3. Conversely, over‑expressing 15‑PGDH in young cells will suppress HAS2, increase LMW‑HA/TLR4 signaling, and elevate cytokine output; this will be blocked by adding a PGE2 analog or an HDAC inhibitor.
4. In vivo, topical or intra‑articular delivery of a selective 15‑PGDH inhibitor (e.g., SW033291) in aged mice will increase dermal HA content, reduce LMW‑HA fragments, lower TLR4‑dependent NF‑κB activation, and improve skin elasticity and cartilage thickness.

Experimental Approach

• In vitro: Culture primary human dermal fibroblasts from young (<30 y) and old (>65 y) donors. Treat with 15‑PGDH siRNA, CRISPRi, or SW033291; measure PGE2 (ELISA), HAS2 qPCR/Western, HA size distribution (HPSEC), LMW‑HA (ELISA using HA‑binding protein), and cytokine secretion (TNFα, IL‑1β, IL‑6). Include EP2/EP4 agonist (butaprost) and HDAC inhibitor controls.
• In vivo: Use aged (18‑month) mice; apply SW033291‑loaded hydrogel to dorsal skin or inject intra‑articularly twice weekly for 4 weeks. Assess HA content (HA‑binding protein staining), LMW‑HA levels, TLR4/MyD88 phosphorylation (Western), NF‑κB nuclear translocation (immunofluorescence), histology (Masson’s trichrome for dermal thickness, Safranin‑O for cartilage), and functional readouts (skin tensile strength, grip‑test for joint mobility).
• Controls: Vehicle‑treated aged mice, young mice +/- inhibitor, and 15‑PGDH over‑expression via AAV in young mice to confirm sufficiency.

Potential Outcomes and Interpretation

• If predictions hold: Demonstrates that 15‑PGDH‑driven PGE2 loss is a upstream epigenetic silencer of HAS2, positioning the gerozyme as a master regulator of HA quality.

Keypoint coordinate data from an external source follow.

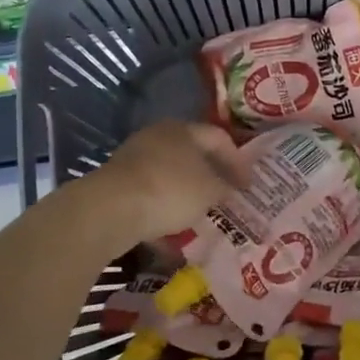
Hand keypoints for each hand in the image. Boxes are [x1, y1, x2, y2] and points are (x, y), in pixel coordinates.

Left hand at [89, 121, 241, 246]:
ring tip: (202, 216)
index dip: (238, 161)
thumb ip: (224, 187)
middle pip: (192, 154)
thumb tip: (227, 188)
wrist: (110, 209)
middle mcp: (157, 137)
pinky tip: (173, 231)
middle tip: (226, 197)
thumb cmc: (170, 190)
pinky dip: (165, 209)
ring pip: (170, 175)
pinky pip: (151, 194)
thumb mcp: (209, 191)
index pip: (219, 138)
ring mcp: (134, 159)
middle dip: (211, 176)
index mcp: (183, 129)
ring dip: (187, 194)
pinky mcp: (118, 183)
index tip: (248, 186)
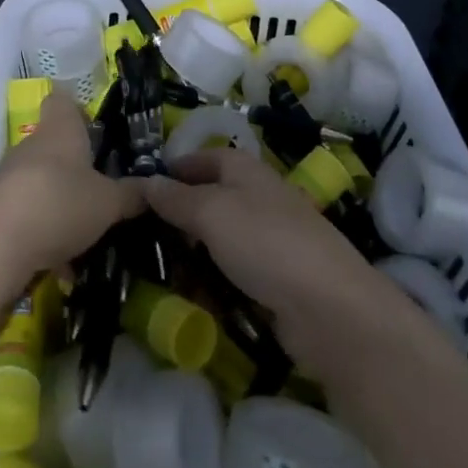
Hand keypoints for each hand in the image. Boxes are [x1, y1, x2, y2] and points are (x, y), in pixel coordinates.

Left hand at [0, 92, 146, 277]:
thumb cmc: (59, 203)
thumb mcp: (108, 202)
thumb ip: (131, 195)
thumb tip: (152, 187)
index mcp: (60, 129)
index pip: (63, 101)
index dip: (79, 110)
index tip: (98, 130)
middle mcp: (32, 145)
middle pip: (56, 147)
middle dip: (78, 169)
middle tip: (106, 191)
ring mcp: (10, 177)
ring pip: (44, 184)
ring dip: (63, 206)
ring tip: (90, 236)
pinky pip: (30, 216)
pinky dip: (46, 236)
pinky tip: (63, 268)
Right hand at [145, 146, 405, 377]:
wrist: (329, 309)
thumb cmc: (265, 243)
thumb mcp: (210, 212)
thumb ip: (175, 198)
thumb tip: (144, 181)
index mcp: (244, 169)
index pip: (201, 158)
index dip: (171, 170)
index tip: (137, 191)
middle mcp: (257, 197)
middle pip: (208, 199)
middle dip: (176, 216)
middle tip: (139, 236)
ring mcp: (268, 240)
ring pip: (218, 239)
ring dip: (191, 253)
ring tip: (156, 270)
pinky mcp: (274, 280)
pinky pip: (232, 273)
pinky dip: (212, 281)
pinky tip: (190, 297)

This would unify the observed HA depletion, LMW‑HA‑mediated inflammation, and cartilage/thin‑skin phenotypes.
• If HAS2 is unchanged despite 15‑PGDH inhibition: Suggests alternative senescence‑linked transcriptional repressors (e.g., p53‑dependent promoters) dominate; focus would shift to mapping those factors.
• If PGE2 rescue fails to raise HAS2: Implies that 15‑PGDH influences HA via non‑PGE2 mechanisms (e.g., direct interaction with HA synthases) and redirects investigation.

Broader Implications

Validating this hypothesis would provide a mechanistic bridge between two longevity‑targeted pathways—PGE2/15‑PGDH (cartilage regeneration) and HA homeostasis—and suggest that dual targeting (15‑PGDH inhibition + HA‑boosting strategies) could synergistically counteract dermal aging and joint degeneration.